(Extracted text begins)

And this little jewel gets me where I need to go:
OOPS! Wrong picture! Let’s try that again…
These ‘alternatives’ certainly won’t take the place of everything that electricity and cheap oil provides in our lives. When combined with staying out of debt, learning to grow and preserve food, maybe raising a few hens in the backyard, tending a hive of bees, insulating our homes or learning a barterable skill, they can help us keep our heads above water when shit hits the fan! And if shit never does hit the fan, you still win because you’ll have no debt, good food, comfortable shelter and a skill that you can trade. The end.
Michael and I drove over the mountain today to attend the annual Asheville Herb Festival at the Western North Carolina Farmer’s Market. I was delighted with the weather, the turnout, and the variety of plants, products and vendors, so I thought I’d share a few things I learned today with you.

(Extracted text ends)
(Dataset entries begins)

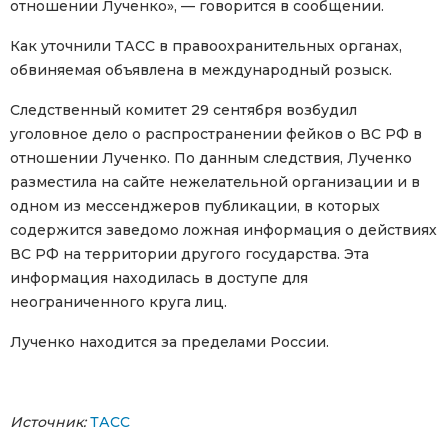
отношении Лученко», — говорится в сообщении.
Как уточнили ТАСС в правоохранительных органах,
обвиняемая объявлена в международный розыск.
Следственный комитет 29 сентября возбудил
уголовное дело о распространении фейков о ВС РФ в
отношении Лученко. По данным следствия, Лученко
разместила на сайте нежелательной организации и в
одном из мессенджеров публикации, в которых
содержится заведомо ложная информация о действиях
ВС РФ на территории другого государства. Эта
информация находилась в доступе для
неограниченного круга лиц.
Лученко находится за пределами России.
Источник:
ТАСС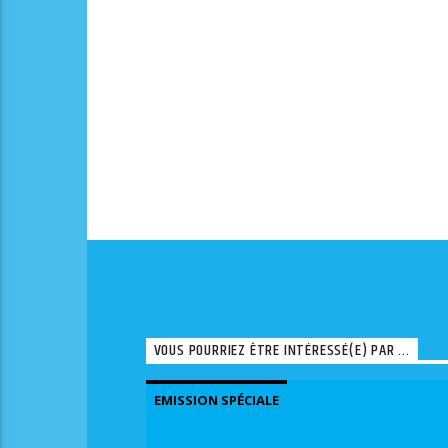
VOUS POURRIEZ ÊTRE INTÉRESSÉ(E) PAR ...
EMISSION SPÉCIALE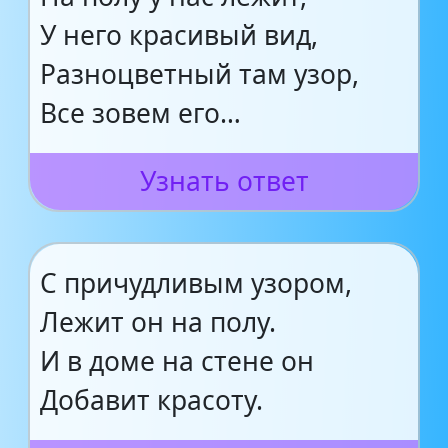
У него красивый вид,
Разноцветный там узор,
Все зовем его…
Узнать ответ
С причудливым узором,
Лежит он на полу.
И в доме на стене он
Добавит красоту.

(Dataset entries ends)

◆ Prompt 1:
Answer these from the blog excerpt:
(a) What event did Michael and the writer go to today?
(b) Where was that event held?
(c) According to the text, what will you still have if shit never hits the fan?
◆ Prompt 2: The blog excerpt names several things to combine with the "alternatives." List every one of them.
◆ Prompt 3: Retype part of the blog excerpt. Begin at the words "Michael and I" and stop after the words "today with you.".
You can skip the items; they aren't needed for any of the work here.

◆ Exercise solution 1:
(a) The annual Asheville Herb Festival
(b) At the Western North Carolina Farmer's Market
(c) No debt, good food, comfortable shelter and a skill that you can trade

◆ Exercise solution 2:
- Staying out of debt
- Learning to grow and preserve food
- Raising a few hens in the backyard
- Tending a hive of bees
- Insulating our homes
- Learning a barterable skill

◆ Exercise solution 3:
Michael and I drove over the mountain today to attend the annual Asheville Herb Festival at the Western North Carolina Farmer’s Market. I was delighted with the weather, the turnout, and the variety of plants, products and vendors, so I thought I’d share a few things I learned today with you.